Il pilota giapponese Yuki Tsunoda ha promesso di tornare in Formula 1 come pilota ufficiale, nonostante la decisione molto difficile presa dalla Red Bull di sostituirlo per la stagione 2026 con il francese Ishaq Hijaar.
La squadra austriaca ha annunciato martedì che Hijaar occuperà il posto di Tsunoda nel 2026, mentre il giovane britannico Arvid Linblad, 18 anni, prenderà il sedile lasciato libero dal francese nel team di sviluppo della Red Bull, Racing Bulls, affiancando il neozelandese Liam Lawson.

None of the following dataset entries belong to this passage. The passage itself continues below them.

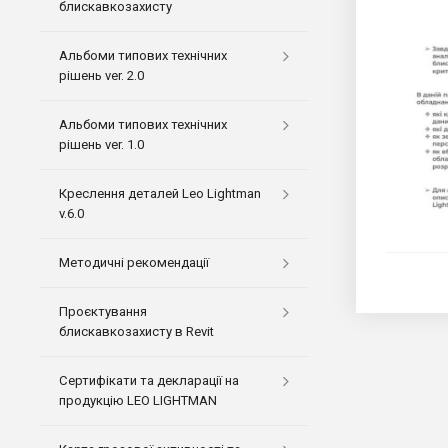
блискавкозахисту
Альбоми типових технічних
рішень ver. 2.0
Альбоми типових технічних
рішень ver. 1.0
Креслення деталей Leo Lightman
v.6.0
Методичні рекомендації
Проєктування
блискавкозахисту в Revit
Сертифікати та декларації на
продукцію LEO LIGHTMAN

Con il completo set di sedili per il 2026 confermato, Tsunoda resterà fuori dalle gare per un anno, passando a ruolo di pilota di sviluppo e riserva per la Red Bull nell'anno a venire.
Prima dichiarazione pubblica
Nella sua prima dichiarazione dall'annuncio, Tsunoda ha ammesso che la perdita del sedile è stata molto dura ma ha rinnovato la sua determinazione a tornare in futuro, affermando: "scoprire che non otterrò un sedile nel 2026 è stato molto difficile, ma sono deciso a lavorare più che mai con la Red Bull come pilota di test e riserva per crescere con la squadra e dimostrare di meritare un posto in griglia".
Ha inoltre ricordato che la vita è piena di battute d'arresto e questa è la sua contrarotazione: "non mi impedirà di diventare il miglior pilota di Formula 1 che posso essere".
Il giapponese ha concluso osservando che il 2026 non cancella la sua ambizione, ma sottolineando che la crescita come pilota di sviluppo resta una tappa fondamentale, mentre Verstappen e Norris si giocano i titoli in corsa per Abu Dhabi.